Given an integer array with all positive numbers and no duplicates, find the number of possible combinations that add up to a positive integer target.

Example:

nums = [1, 2, 3]
target = 4

The possible combination ways are:
(1, 1, 1, 1)
(1, 1, 2)
(1, 2, 1)
(1, 3)
(2, 1, 1)
(2, 2)
(3, 1)

Note that different sequences are counted as different combinations.
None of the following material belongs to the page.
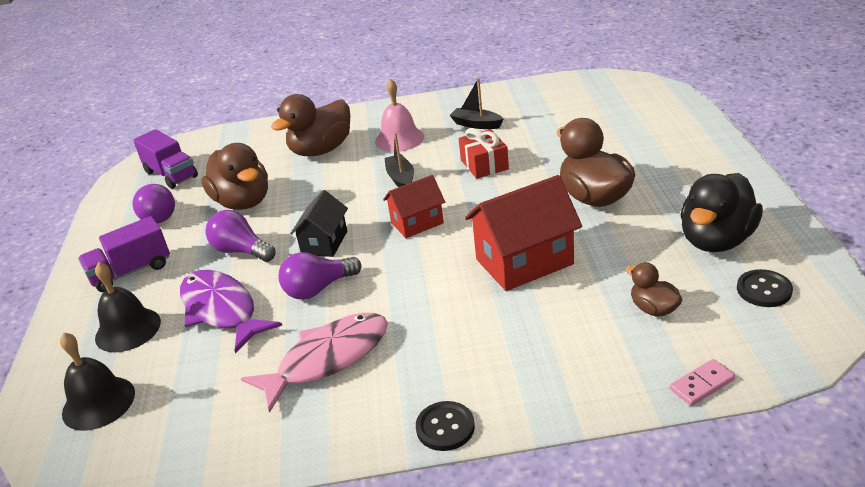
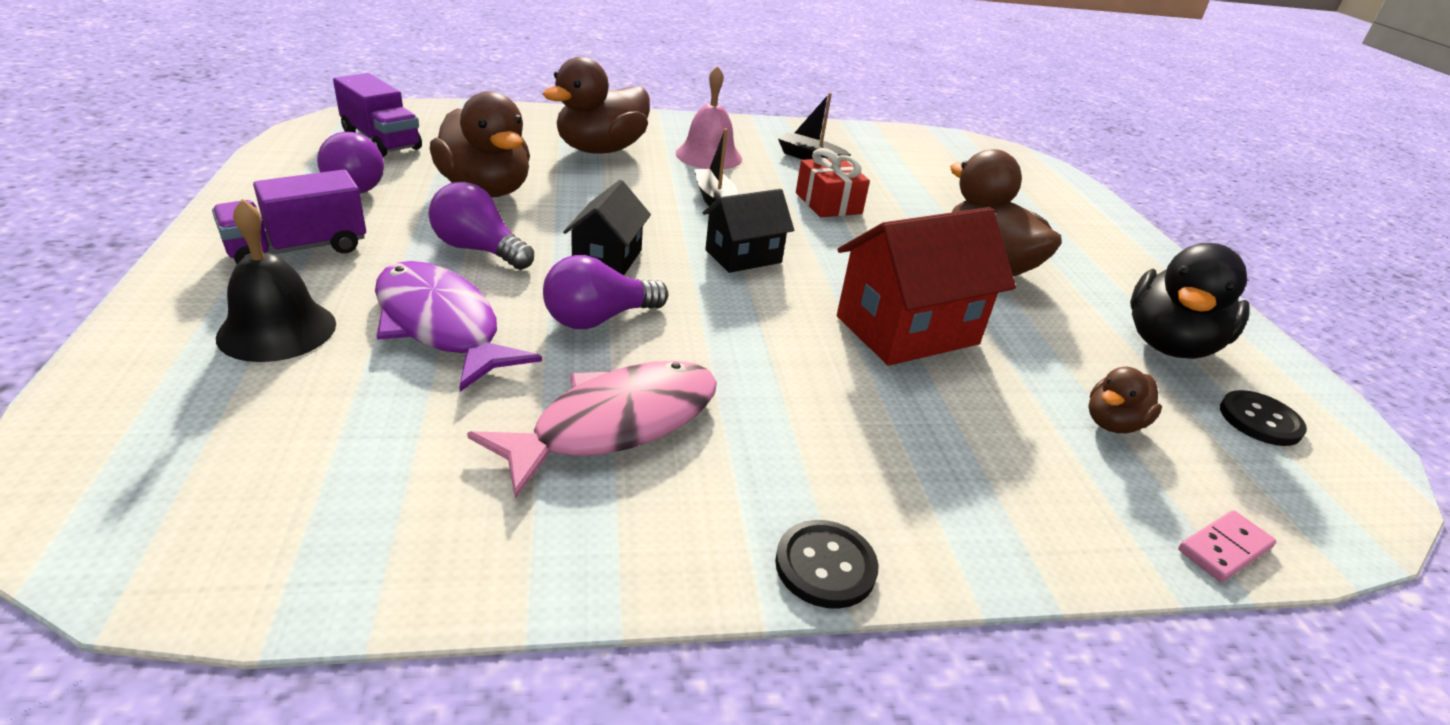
camera: 10 degrees left, 0 degrees up
(98, 402) = (199, 439): black bell -> none
(417, 223) = (743, 256): red house -> black house
(653, 309) = (1113, 423): brown duck -> brown duck turned 90 degrees counterclockwise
Therefore the output is 7.

Follow up:
What if negative numbers are allowed in the given array?
How does it change the problem?
What limitation we need to add to the question to allow negative numbers?

思路及代码：

给定一个nums数组和target，我们从nums中选数，找出所有组合，使得组合的和为target，最后返回组合个数。需要注意的是，不同排列顺序的组合被看作是不同的组合，需要重复计数。

我们可以反着思考这个问题，假设我们只需要再找一个数就能够使得和为target，我们从nums数组中找任何一个小于target的数即可。维护一维数组dp，dp[i]表示当target为i时，能够找到的组合数，dp[target] = sum(dp[target - nums[i]]), 0 <= i < len(nums), target >= nums[i]。由于0只能够由0得到，因此dp[0]=1。在题目中给的例子中，dp[4] = dp[3] + dp[2] + dp[1]。

代码：

class Solution:
    def combinationSum4(self, nums: List[int], target: int) -> int:
        dp = [0] * (target + 1)
        dp[0] = 1
        for i in range(1, target + 1):
            for j in range(len(nums)):
                if i >= nums[j]:
                    dp[i] += dp[i - nums[j]]

        return dp[target]        

给定数组中存在负数的情况：

当给定数组中存在负数时，组合数将是无穷无尽的。

例如，给定[1, -1, 2, -2]，target为0时，我们能够找出无穷多个组合，来满足和为0这一条件。